To me the issue that traditional media needs to address is how to operate their businesses at a whole new level of revenue and cost. Since revenue levels per production unit are down by one order of magnitude, one must produce significantly more, and do it a much lower cost basis. I can think of three things the media industry can do to achieve this:

  • The tail, by definition, is long. Sorting out the tail is a mess. To start with, go manual, and use your editors to find the gems in the tail. Cream it out. Find the new head, at no production cost. But don't stop there.
  • In parallel, invest in algorithmic matching. Eventually you want to surface all the metadata in media to replace the editor. We can't today. But it should the goal.
  • Production costs are high and need to be shared among all players. By sharing production costs with your competitors (you hear me well) you are actually removing those cost components that should be commodities, so that you can move up the stack to solve the creative problem better. Likewise, if you can share the production costs with the long-tail of user-generated productions, all the better. You are basically getting that subsidy you need at production time. Since you have addressed costs, you can now play with content pricing. You can charge, or you can go free. You have gained that freedom back. You can design new business models. Consumers benefit. Producers benefit.

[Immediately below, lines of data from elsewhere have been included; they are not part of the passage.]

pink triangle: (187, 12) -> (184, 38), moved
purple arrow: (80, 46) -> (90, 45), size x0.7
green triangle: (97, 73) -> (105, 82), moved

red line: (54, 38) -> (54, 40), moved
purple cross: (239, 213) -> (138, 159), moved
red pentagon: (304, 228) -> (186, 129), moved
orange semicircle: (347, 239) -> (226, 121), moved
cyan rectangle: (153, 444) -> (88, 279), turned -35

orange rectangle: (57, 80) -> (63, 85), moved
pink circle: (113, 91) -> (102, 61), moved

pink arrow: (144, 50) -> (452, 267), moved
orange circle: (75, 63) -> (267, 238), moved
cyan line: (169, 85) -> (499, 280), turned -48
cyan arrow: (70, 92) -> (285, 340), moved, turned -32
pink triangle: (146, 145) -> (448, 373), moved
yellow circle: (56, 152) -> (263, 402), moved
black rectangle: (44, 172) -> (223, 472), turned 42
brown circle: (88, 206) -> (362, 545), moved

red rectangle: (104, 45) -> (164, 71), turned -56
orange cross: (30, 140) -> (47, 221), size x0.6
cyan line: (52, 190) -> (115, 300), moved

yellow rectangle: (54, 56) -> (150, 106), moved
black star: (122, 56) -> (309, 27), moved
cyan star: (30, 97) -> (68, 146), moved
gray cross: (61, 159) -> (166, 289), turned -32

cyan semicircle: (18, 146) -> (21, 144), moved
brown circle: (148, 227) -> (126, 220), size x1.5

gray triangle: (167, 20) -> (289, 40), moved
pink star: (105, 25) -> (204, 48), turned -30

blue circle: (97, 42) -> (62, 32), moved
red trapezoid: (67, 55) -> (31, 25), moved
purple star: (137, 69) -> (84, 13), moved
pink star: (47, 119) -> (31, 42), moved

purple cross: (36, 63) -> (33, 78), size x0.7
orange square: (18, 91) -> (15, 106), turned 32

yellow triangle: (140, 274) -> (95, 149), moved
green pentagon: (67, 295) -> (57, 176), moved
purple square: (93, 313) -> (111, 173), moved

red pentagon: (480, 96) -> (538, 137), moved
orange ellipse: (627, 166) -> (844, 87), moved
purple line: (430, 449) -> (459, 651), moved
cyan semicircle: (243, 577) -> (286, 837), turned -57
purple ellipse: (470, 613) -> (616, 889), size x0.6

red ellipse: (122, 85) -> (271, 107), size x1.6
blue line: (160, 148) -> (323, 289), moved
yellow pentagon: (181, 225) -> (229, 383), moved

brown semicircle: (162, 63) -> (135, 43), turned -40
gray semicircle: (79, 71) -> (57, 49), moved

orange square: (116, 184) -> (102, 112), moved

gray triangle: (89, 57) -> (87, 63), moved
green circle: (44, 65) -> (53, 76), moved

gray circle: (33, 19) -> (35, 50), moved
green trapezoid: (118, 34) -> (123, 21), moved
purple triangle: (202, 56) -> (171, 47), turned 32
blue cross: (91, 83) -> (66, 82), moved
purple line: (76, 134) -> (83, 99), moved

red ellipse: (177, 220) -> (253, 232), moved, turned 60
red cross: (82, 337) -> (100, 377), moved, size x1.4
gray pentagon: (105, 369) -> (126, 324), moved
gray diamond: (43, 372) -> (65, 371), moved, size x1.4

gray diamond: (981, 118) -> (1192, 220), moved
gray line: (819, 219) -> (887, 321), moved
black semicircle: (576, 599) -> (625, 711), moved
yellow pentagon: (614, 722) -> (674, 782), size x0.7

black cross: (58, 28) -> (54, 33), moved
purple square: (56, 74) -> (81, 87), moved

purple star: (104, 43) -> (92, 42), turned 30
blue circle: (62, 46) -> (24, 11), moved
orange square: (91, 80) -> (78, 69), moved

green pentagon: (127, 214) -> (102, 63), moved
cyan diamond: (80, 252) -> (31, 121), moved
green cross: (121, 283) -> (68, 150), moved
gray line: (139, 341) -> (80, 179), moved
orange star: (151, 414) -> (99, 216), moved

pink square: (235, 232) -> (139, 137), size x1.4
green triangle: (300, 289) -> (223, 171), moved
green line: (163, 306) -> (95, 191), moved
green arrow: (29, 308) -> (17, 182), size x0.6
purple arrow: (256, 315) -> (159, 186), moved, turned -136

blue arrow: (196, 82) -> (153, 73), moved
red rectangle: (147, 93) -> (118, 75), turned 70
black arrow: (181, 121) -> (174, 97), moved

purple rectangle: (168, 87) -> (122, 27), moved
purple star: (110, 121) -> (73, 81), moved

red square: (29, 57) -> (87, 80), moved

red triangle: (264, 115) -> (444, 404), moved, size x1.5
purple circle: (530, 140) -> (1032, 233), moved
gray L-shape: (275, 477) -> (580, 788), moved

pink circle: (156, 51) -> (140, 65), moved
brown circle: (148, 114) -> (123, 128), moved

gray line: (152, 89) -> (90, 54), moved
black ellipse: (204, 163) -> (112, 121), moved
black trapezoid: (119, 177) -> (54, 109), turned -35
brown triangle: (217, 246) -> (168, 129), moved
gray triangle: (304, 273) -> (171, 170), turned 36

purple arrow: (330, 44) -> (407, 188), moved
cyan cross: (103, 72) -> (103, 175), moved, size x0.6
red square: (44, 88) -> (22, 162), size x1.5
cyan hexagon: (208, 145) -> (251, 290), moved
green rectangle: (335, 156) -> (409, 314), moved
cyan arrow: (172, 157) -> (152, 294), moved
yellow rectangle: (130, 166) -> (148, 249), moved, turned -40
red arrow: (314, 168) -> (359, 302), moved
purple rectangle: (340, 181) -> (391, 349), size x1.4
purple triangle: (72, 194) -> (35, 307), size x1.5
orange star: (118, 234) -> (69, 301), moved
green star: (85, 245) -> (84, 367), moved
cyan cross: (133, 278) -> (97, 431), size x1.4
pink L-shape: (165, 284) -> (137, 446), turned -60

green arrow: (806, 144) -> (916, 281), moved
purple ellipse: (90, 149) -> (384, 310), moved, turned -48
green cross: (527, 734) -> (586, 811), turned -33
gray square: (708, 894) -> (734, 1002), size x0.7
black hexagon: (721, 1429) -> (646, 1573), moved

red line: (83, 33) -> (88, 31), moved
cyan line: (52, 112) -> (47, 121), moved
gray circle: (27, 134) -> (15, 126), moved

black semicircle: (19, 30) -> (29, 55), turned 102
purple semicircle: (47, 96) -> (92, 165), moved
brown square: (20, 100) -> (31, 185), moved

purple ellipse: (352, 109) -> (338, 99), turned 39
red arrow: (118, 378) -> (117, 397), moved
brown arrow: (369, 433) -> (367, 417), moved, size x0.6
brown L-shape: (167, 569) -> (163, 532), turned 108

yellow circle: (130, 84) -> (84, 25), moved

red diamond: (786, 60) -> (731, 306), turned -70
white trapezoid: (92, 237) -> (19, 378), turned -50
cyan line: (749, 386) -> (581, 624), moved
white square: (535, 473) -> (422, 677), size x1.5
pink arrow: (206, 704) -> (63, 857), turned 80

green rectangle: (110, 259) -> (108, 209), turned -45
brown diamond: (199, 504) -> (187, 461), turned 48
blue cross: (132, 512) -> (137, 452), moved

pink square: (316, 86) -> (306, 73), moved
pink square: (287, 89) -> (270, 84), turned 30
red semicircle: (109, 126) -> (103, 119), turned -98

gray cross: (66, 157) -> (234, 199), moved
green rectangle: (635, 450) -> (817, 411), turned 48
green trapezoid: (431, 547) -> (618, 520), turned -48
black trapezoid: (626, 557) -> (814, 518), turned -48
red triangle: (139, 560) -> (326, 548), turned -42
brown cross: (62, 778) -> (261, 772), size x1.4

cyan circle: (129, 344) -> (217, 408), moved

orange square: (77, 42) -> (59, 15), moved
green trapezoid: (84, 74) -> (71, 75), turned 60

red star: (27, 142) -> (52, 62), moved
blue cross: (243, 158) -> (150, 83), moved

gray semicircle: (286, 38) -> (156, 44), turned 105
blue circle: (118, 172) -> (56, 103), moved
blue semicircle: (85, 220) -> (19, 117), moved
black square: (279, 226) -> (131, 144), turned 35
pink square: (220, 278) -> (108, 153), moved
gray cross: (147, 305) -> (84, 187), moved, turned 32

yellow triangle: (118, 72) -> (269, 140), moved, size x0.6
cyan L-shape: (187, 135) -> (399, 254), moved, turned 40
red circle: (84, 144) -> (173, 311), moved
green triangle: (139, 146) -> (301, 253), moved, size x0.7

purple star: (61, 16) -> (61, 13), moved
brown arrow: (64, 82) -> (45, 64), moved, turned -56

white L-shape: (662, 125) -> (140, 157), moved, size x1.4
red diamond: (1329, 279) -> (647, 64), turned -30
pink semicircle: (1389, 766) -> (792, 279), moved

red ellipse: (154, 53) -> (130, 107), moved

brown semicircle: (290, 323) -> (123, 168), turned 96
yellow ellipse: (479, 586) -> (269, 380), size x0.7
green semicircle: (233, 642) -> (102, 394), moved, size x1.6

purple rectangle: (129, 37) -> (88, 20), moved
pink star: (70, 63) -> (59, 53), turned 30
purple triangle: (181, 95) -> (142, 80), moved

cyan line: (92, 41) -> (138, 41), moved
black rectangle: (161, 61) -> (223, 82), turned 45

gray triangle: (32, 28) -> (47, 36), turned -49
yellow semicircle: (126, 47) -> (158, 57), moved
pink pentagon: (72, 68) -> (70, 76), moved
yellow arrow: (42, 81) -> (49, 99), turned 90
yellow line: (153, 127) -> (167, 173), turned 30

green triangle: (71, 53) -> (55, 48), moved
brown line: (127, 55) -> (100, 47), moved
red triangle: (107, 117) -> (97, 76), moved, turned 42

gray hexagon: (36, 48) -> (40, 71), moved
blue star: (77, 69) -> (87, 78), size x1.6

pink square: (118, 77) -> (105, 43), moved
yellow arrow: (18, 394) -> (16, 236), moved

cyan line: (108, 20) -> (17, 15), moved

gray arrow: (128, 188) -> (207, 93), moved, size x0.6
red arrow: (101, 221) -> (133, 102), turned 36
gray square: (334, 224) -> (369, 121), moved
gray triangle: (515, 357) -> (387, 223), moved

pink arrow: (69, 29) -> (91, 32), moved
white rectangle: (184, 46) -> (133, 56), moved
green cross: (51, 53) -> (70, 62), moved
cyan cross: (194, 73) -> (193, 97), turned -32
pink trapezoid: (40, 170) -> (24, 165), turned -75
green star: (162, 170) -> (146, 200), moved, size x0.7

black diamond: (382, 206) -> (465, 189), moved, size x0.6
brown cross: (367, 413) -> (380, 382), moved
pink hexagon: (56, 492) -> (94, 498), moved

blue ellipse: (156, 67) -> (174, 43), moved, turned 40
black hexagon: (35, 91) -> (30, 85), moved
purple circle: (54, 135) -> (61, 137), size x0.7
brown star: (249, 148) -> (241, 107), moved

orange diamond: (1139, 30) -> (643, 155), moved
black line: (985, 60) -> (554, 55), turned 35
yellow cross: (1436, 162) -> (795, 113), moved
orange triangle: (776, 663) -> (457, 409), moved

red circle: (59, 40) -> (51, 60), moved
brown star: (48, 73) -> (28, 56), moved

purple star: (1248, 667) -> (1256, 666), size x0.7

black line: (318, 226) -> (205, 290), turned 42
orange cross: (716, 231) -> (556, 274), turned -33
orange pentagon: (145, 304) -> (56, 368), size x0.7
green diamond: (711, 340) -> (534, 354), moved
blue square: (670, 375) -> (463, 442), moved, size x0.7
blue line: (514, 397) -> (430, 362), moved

The first item is really a way to get going. The latter two are truly strategic, and are what I call the "open media infrastructure services". Think of it like the Amazon services for media production and distribution.

Much of that infrastructure already exists for distribution, as the channels of pirated content, and they are actually almost free. Production is not there yet, and will require investment. But without taking these steps, I am doubtful head content production will last. Or if it does, it will do only out of government subsidies, using taxpayers money. And that, really, would be a pity.